-- Trecho selecionado --
============================================================
Milhares de animais morreram por falta d'água na região nordestina do Brasil.
Estiagem do semiárido é a pior dos últimos 50 anos e afeta
22 milhões.
Falta de chuva atinge mais de 90% dos municípios da região
presente em 8 Estados do País. “Se Deus não tiver compaixão, ninguém vai ficar
com nada”, diz agricultor.
A estiagem na região do semiárido não dá trégua e é a pior registrada
nos últimos 50 anos. De acordo com o governo federal, 1.415 municípios sofrem e
já afeta a vida de quase 22 milhões de brasileiros. A falta de chuva atinge
mais de 90% dos municípios do semiárido e ultrapassou a extensão das 1.135
cidades que o compõem.
Milhares de animais já morreram por falta de água
na região sisaleira da Bahia.
A Secretaria Nacional de Defesa Civil já decretou
situação de emergência e estado de calamidade pública em 1.046 municípios. A
área mais atingida pela seca estende-se por oito estados do Nordeste (Alagoas,
Bahia, Ceará, Paraíba, Pernambuco, Piauí, Rio Grande do Norte e Sergipe), além
do norte de Minas Gerais, totalizando uma extensão territorial de mais de 980
Km2.
============================================================
-- Registros fornecidos --
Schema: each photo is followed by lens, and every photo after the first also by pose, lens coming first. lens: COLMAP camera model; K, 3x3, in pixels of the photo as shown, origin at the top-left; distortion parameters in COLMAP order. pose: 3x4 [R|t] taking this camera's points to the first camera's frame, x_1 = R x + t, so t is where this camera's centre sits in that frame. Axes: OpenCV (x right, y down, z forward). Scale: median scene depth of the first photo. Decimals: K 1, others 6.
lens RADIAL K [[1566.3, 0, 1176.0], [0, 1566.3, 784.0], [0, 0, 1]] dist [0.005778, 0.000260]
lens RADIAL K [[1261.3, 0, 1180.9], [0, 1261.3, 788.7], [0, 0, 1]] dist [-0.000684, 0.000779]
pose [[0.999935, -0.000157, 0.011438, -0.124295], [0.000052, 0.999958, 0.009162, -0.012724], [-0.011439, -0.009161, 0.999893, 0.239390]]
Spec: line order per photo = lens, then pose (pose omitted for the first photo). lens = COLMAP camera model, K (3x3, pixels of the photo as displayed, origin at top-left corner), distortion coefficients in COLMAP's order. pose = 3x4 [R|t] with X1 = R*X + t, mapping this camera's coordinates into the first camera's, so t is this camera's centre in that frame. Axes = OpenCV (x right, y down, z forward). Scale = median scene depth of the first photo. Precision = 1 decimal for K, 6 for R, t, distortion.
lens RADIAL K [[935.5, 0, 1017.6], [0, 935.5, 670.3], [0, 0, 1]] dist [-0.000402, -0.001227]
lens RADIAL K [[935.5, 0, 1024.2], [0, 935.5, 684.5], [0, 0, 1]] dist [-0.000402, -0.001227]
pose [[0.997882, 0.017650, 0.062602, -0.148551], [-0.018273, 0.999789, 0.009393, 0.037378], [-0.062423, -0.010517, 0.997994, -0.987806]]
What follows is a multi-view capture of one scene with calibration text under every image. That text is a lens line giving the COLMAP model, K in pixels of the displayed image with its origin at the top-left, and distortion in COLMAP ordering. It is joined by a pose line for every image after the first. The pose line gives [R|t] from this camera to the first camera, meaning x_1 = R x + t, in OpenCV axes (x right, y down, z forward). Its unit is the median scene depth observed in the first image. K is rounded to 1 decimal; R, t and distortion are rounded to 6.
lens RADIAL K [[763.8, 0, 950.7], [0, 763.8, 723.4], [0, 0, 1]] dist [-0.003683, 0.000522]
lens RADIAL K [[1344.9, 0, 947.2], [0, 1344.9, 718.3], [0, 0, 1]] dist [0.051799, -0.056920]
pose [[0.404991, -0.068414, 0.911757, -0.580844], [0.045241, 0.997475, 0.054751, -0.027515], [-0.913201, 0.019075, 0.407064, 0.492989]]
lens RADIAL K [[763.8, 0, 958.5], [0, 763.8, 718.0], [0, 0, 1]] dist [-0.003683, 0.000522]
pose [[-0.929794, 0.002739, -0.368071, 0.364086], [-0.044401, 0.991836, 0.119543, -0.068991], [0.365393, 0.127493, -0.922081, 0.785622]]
============================================================
-- Tarefa 1 --
No texto sobre a seca no semiárido, em quantos municípios a Secretaria Nacional de Defesa Civil decretou situação de emergência e estado de calamidade pública?
-- Tarefa 2 --
Com base no texto sobre a seca no semiárido, explique por que milhares de animais morreram na região sisaleira da Bahia.
-- Tarefa 3 --
Prossiga com o texto sobre a seca no semiárido a partir do ponto em que ele termina.
Os registros vêm de uma fonte diferente da do texto.

-- Resposta 1 --
Em 1.046 municípios.

-- Resposta 2 --
Os animais morreram por falta de água. Isso ocorreu durante a estiagem no semiárido, que o texto aponta como a pior dos últimos 50 anos.

-- Resposta 3 --
O agricultor José Alírio de Macedo, de 61 anos,
morador da zona rural de Petrolina (PE) conta que até o momento choveu apenas
28 milímetros (mm) na região onde vive. O período chuvoso no município, que tem
início em dezembro e pode se estender até maio, tem em média 530 mm. Apesar da
estiagem atual, o agricultor cultiva feijão, milho e sorgo para alimentar seu
pequeno rebanho.
“A situação já é feia. Se Deus não tiver compaixão,
ninguém vai ficar com nada. E o período mais crítico ainda não começou, que é
de agosto para frente. Ano passado não plantei nada por causa da seca. Nunca vi
dois anos diretos sem chuva, como já está acontecendo”.
Com os frequentes problemas causados pela seca,
Macedo passou 14 anos trabalhando em São Paulo. Os seis filhos resistiram e
ficaram na cidade, mas o agricultor e a mulher voltaram para o sertão. “O
cidadão fica velho e quer estar perto das suas origens”.
A gravidade da situação levou o governo federal a
investir R$ 32 bilhões nas chamadas obras estruturantes, que garantem o
abastecimento de água de forma definitiva, como barragens, canais, adutoras e
estações elevatórias. Além disso, anunciou no início deste mês mais R$ 9
bilhões em ações de enfrentamento à estiagem.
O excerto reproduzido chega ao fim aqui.